Estudiosos de vários quadrantes, participantes no
referido colóquio, consideram que Cabral "é uma figura histórica
imprescindível", que "deve ser recuperada", não só por ter sido
o símbolo de unidade e luta pela independência da Guiné-Bissau e de Cabo
Verde.
Pedro
Pires, ex-Presidente de Cabo Verde, qualifica Cabral como "lutador,
pensador e homem político", cujo legado deve ser preservado.
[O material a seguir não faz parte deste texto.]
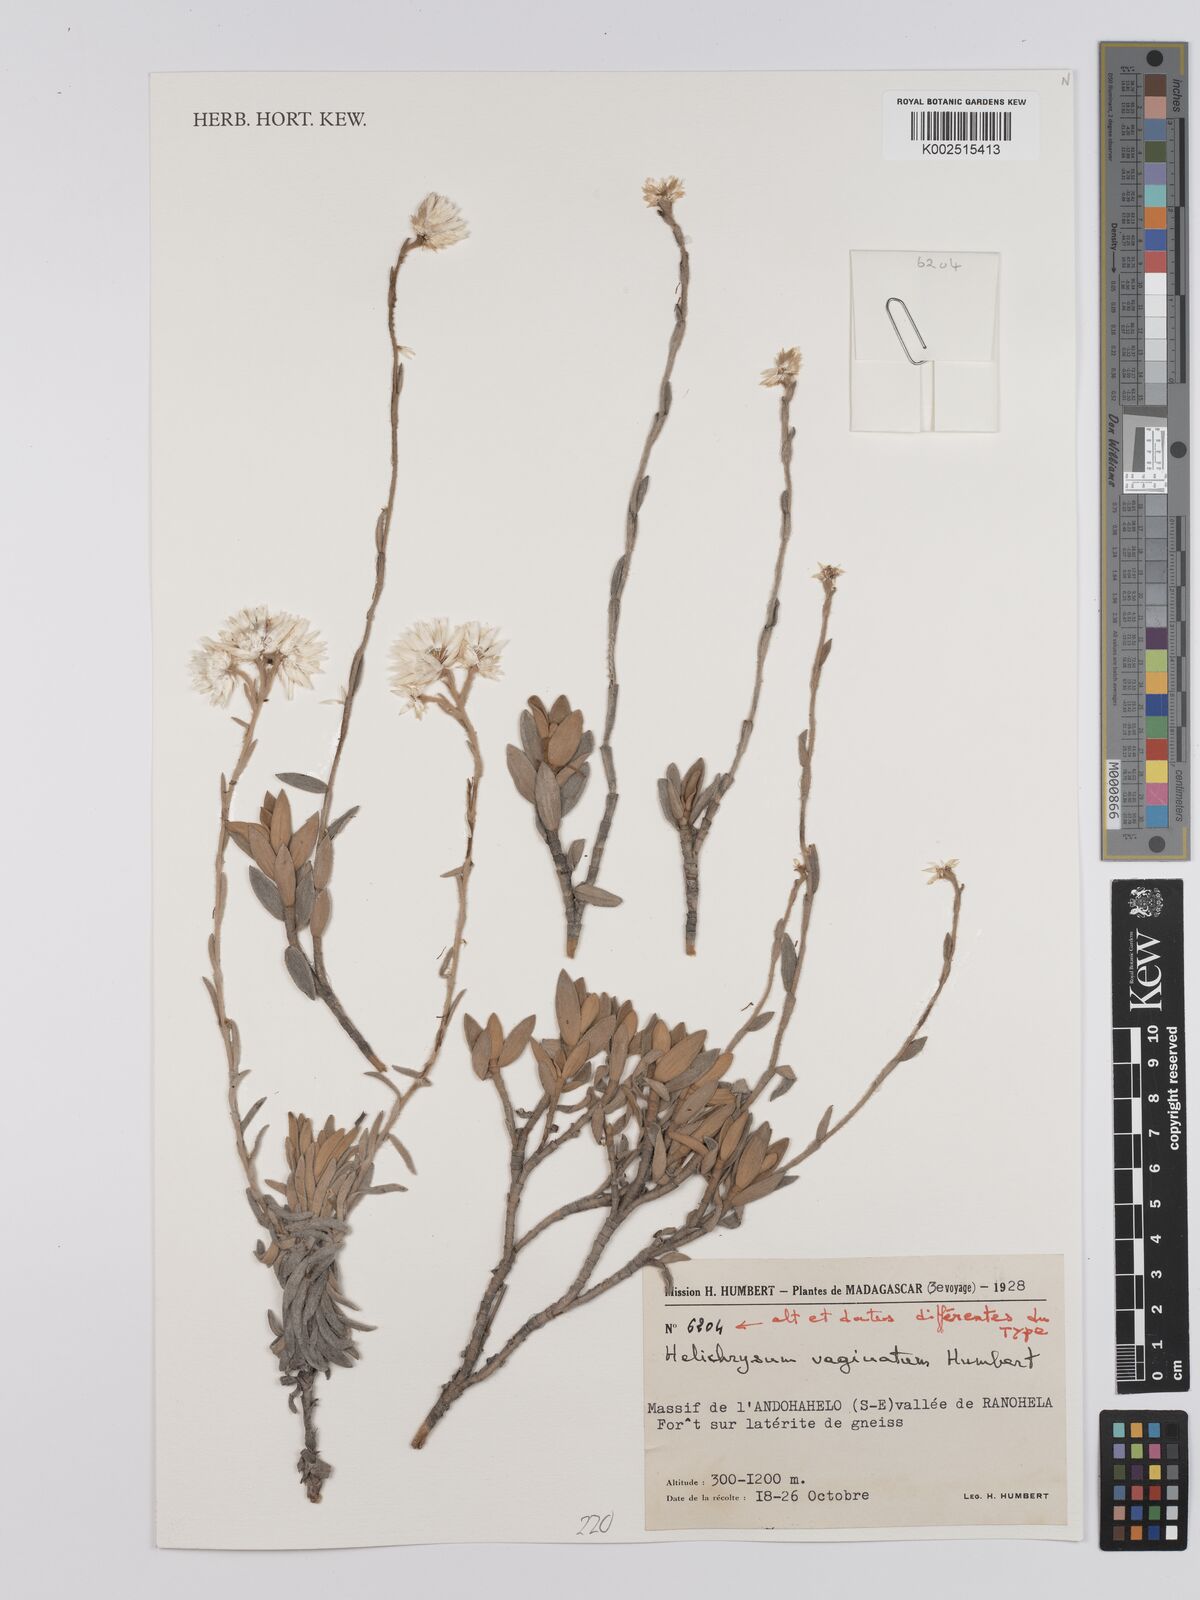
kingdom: Plantae
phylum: Tracheophyta
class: Magnoliopsida
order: Asterales
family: Asteraceae
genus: Helichrysum
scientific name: Helichrysum vaginatum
É o que tenta
fazer a Fundação Amílcar Cabral, sedeada na Cidade da Praia sob a sua direção
desde 1984.
"Temos desenvolvido [um conjunto de] atividades no sentido da recolha, do registo e da conservação de tudo o que há sobre a memória de Amílcar Cabral, mas também de tudo o que existe como documentação e produções dele sobretudo em matéria política e cultural", descreve. "Vamos continuar, mas é uma tarefa que não é fácil porque exige meios."
É baseado no contacto pessoal que teve com Amílcar Cabral no
período da luta armada de libertação contra o colonialismo português que Pedro
Pires se empenhou neste desafio para evocar os feitos do considerado
"pai das independências da Guiné-Bissau e de Cabo Verde", protagonista
e produtor de pensamento político.
"O nosso próximo objetivo é a celebração do centenário
[de nascimento] de Amílcar Cabral [no próximo ano]. Aí, vamos também ter a
necessidade, precisamos da participação dos estudiosos de Amílcar Cabral e
também dos seus admiradores para que se faça uma comemoração condigna",
apela.
Muito ainda falta descobrir sobre a sua personalidade e as
suas motivações, refere Pedro Pires, em entrevista à DW em Lisboa. "De um
lado, a sua visão do mundo e, do outro, a sua vontade de participar na
materialização dessa visão", explica.
"Amílcar Cabral é hoje uma das principais referências
incómodas em África para países que querem construir uma sociedade
diferente", afirmou Pedro Pires no colóquio.
Por razões mais que fundamentadas, o académico Julião Sousa,
da Universidade de Coimbra, sublinha ser importante continuar a estudar Amílcar
Cabral, até porque – acrescenta – ainda há várias dimensões atuais da sua tese
por aprofundar.
O historiador quer também que o legado de Amílcar Cabral
seja estudado nas escolas, "para que as crianças saibam quem foi essa
figura que contribuiu para a independência da Guiné-Bissau e de Cabo
Verde".
"Isso devia ser um motivo de orgulho para nós
guineenses e cabo-verdianos", sublinha.